We first meet Sage as he is running through the streets with a roast in his hands as the deli owner relentlessly chases after him. Sage is quick and sneaky, but he trips over an unfortunately placed foot in an alleyway, where a nobleman saves his ass from losing a hand, or something. This nobleman, Conner, whisks him away from the orphanage, against Sage’s wishes. Conner has big plans for Sage, along with 3 other orphans, and Sage is set on a course that will change his life drastically.
Sage is full of WIN. His sarcasm and snark made me laugh out loud many times. This young man hands back everything given to him, and then some. Dude’s got swagger in spades. He is FULL of fire, spunk, spirit, soul. Regardless of the abuse that he receives from Conner and his lackeys, Sage’s light never goes out. This is a character you will adore immediately. It’s hard to deny him. Not too mention, he is incredibly smart, witty, tricky and a masterful actor. Sage has plenty of tricks up his sleeve, and he will no doubt surprise the gold from out of your pocket.
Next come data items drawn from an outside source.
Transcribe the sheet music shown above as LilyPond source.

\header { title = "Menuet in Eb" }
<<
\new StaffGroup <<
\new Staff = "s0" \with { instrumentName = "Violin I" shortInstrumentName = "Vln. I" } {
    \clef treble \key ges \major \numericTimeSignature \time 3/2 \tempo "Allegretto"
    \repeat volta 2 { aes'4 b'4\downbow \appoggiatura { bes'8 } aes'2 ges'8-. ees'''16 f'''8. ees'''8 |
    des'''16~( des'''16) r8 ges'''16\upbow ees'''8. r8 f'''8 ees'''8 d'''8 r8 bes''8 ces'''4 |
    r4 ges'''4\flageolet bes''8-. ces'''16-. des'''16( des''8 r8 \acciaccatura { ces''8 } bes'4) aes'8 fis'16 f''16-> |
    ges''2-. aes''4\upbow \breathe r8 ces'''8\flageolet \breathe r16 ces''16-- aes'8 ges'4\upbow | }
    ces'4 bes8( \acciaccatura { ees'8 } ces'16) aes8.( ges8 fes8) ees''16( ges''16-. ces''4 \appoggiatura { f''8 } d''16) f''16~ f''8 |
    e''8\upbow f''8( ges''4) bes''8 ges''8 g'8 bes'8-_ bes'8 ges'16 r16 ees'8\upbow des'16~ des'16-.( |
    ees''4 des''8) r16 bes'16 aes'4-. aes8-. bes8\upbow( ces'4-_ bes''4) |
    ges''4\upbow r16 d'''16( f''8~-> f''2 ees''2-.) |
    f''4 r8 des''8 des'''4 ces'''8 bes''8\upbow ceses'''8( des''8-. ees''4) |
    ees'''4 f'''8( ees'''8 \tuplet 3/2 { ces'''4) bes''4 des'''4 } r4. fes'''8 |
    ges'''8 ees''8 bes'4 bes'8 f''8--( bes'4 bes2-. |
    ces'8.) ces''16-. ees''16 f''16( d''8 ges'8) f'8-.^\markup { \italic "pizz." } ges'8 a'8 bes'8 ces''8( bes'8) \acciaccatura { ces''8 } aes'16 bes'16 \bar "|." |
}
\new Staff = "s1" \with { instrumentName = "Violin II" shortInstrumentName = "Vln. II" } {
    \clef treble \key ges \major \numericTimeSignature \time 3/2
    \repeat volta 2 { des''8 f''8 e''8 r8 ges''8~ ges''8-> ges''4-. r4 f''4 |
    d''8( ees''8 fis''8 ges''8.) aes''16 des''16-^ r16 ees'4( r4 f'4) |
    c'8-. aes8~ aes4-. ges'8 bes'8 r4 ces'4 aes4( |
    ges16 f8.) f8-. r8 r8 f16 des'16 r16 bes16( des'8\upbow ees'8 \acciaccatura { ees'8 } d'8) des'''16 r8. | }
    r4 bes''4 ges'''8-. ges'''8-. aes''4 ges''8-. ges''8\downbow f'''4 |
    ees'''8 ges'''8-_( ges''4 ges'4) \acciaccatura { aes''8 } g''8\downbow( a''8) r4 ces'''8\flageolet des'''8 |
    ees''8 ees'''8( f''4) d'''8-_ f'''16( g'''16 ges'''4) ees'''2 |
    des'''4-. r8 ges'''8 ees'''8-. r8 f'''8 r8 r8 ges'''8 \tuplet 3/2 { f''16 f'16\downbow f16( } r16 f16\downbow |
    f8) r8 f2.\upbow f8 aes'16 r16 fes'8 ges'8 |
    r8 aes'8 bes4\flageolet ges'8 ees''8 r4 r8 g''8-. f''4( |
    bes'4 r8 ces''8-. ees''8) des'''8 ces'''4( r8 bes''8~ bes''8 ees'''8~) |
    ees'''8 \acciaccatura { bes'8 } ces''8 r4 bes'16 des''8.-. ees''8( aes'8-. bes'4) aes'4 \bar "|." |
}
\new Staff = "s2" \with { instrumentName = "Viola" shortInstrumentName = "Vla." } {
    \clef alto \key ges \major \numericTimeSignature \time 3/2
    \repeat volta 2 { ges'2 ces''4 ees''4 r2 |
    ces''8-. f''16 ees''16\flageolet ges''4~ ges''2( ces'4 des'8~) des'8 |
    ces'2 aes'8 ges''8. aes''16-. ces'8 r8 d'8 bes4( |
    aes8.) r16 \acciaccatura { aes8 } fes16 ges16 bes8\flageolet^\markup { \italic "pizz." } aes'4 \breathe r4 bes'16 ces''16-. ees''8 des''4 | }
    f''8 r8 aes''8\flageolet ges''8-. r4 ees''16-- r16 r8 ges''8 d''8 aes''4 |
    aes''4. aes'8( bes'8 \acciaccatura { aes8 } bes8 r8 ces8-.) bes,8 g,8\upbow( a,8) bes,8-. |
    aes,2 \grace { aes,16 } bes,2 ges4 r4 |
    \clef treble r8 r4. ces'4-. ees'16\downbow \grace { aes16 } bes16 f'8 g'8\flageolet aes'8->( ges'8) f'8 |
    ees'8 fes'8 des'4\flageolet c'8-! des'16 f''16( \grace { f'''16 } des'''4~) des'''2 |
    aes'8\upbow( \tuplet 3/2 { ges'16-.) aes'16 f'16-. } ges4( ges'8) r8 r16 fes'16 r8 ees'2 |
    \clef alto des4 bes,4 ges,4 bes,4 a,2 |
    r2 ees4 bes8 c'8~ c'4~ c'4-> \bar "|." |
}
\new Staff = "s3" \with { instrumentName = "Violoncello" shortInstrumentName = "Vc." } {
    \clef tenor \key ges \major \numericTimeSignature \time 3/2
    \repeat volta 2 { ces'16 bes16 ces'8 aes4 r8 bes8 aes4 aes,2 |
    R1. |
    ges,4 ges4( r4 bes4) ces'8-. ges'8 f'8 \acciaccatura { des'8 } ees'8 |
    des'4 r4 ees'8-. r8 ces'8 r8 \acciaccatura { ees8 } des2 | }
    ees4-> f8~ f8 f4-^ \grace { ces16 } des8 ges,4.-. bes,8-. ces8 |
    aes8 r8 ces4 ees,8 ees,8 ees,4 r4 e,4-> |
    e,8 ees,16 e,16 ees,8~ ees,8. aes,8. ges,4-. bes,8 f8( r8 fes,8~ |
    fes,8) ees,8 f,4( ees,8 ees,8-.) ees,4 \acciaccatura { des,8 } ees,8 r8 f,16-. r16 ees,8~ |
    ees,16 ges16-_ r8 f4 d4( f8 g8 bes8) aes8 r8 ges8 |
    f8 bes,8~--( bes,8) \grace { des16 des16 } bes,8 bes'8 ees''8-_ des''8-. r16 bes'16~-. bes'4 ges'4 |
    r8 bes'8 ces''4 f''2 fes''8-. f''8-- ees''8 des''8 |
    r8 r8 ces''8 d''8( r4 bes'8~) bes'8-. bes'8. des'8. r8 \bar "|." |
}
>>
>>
Conner, a King’s regent or something of that nature, is an insidious bastard. With a capital B. You will no doubt agree immediately. He harbors lots of secrets and wears his maliciousness on his sleeve. He sees nothing wrong with whipping young boys who disobey his will, his idea of breaking them like a wild horse. He is manipulative and uses the idea that only the chosen one shall live as a way to cause unease and suspicion among the boys. And of course, the suspicion stirs the pot, and each boy eventually reveals his own grand plan to ensure he is chosen as the crowned fraud.
Mott, Conner’s right-hand man, is someone who interested me greatly. He was that unfortunate foot that Sage trips over in the beginning, so the two do not get off on the right, er, foot. Their relationship morphs over the course of the book, however, and it appears that Mott has some admirable qualities about him, after all. I look forward to his role in future books. Imogen, a mute servant in Conner’s establishment, catches Sage’s eye, and their relationship is extremely interesting to watch unfold. It’s almost hard to call it romance, because there was nothing romantic about it, but I assume the buds of a beautiful love flower have been planted, as she slowly comes to respect Sage’s brazen, unapologetic personality. Plus, he respects and sticks up for her on countless occasion. In her eyes, he is causing her more trouble by doing so, but honestly, what woman can resist a man who sticks his neck out for her?
I cannot express how AWESOME the revelations and twists and treachery in this book were. I was so pleased and so entertained by the turn of events about 75% through the story. It was brilliant, and the explanation of it all had me confused and questioning if what I read was real or part of the grand plan. It was fantastic and I loved the mystery and jaw-dropping moment. The book doesn’t end on a cliffhanger, but Sage has big plans, peeps. I cannot wait to accompany him on the treacherous road to glory.
“I’ve got to go.”
“To go. I’d have just taken care of it myself, but it looks like you want to come along.”
Mott cursed. “Wait for morning.”
“Wish I could. I’ve been cursed with my mother’s pea-size bladder.”